The Epic of the Gen-X Jewish Teen https://mosaicmagazine.com/picks/arts-culture/2022/09/the-epic-of-the-gen-x-jewish-teen/

September 29, 2022 | Michael Weingrad
About the author: Michael Weingrad is professor of Jewish studies at Portland State University and a frequent contributor to Mosaic and the Jewish Review of Books. 

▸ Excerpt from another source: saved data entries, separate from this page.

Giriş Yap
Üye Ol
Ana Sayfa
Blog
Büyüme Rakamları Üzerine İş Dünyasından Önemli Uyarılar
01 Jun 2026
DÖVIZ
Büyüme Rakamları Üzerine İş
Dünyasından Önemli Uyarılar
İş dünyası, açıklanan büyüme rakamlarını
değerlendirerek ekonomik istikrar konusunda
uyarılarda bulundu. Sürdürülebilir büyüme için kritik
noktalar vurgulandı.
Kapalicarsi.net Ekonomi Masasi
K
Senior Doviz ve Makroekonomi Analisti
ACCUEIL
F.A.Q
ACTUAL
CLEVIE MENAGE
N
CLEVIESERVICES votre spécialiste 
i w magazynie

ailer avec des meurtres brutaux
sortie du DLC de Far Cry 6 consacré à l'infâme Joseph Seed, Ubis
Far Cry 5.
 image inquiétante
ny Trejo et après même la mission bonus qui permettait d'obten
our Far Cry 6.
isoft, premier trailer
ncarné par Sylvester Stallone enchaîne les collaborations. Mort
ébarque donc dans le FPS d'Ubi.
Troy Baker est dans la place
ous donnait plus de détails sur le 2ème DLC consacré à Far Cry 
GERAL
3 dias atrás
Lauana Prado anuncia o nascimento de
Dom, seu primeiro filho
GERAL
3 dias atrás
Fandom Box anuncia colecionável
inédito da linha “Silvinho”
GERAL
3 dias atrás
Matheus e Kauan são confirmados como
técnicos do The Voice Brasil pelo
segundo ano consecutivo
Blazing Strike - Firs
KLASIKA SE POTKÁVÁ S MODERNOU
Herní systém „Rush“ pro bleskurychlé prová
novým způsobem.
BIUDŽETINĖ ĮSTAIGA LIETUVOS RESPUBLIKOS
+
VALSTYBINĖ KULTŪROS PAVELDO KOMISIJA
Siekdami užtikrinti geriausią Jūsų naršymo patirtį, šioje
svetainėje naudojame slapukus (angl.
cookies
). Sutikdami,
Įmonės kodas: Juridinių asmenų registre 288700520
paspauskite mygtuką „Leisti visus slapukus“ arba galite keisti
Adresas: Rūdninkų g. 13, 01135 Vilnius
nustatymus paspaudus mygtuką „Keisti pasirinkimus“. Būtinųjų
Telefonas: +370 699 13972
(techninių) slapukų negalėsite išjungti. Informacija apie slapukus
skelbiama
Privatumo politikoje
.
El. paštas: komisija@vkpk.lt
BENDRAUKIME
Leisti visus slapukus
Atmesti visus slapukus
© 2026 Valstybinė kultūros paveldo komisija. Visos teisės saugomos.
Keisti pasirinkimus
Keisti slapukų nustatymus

In the opening of the verse novella Eugene Nadelman, Michael Weingrad introduces us to the titular protagonist, an “acne-speckled” fourteen-year-old “nerd” living in Philadelphia. Set in 1982, the first chapter describes Eugene’s adventures at his cousin Steve’s bar mitzvah in the suburbs. Herewith, an excerpt:

The temple is a mausoleum
Constructed out of stone and glass,
A kind of history museum
Of Jews who reached the middle-class.
It’s one of many edifices
With parking lots and benefices
For clergy paid to sermonize
And tell the people when to rise
And when to sit. The “Neveh Shaloms,”
In Hebrew words no one can read
(With English prayerbooks there’s no need),
Are chiseled over marble columns
Through which few people come to pray
Save for occasions like today. . . .

His Uncle Sol’s already snoring,
Eugene slides past him on the pew.
Must services be quite so boring?
They haven’t even gotten to
The Torah portion yet. The droning
Of Cantor Borowitz intoning
A Hebrew dirge, inscrutable
To those assembled in the shul,
Is interspersed with somber pleadings
From Rabbi Kaplan in his gown
To turn the page, stand up, sit down,
And join him in responsive readings.
With organ playing all the while,
It’s Protestant but with less style.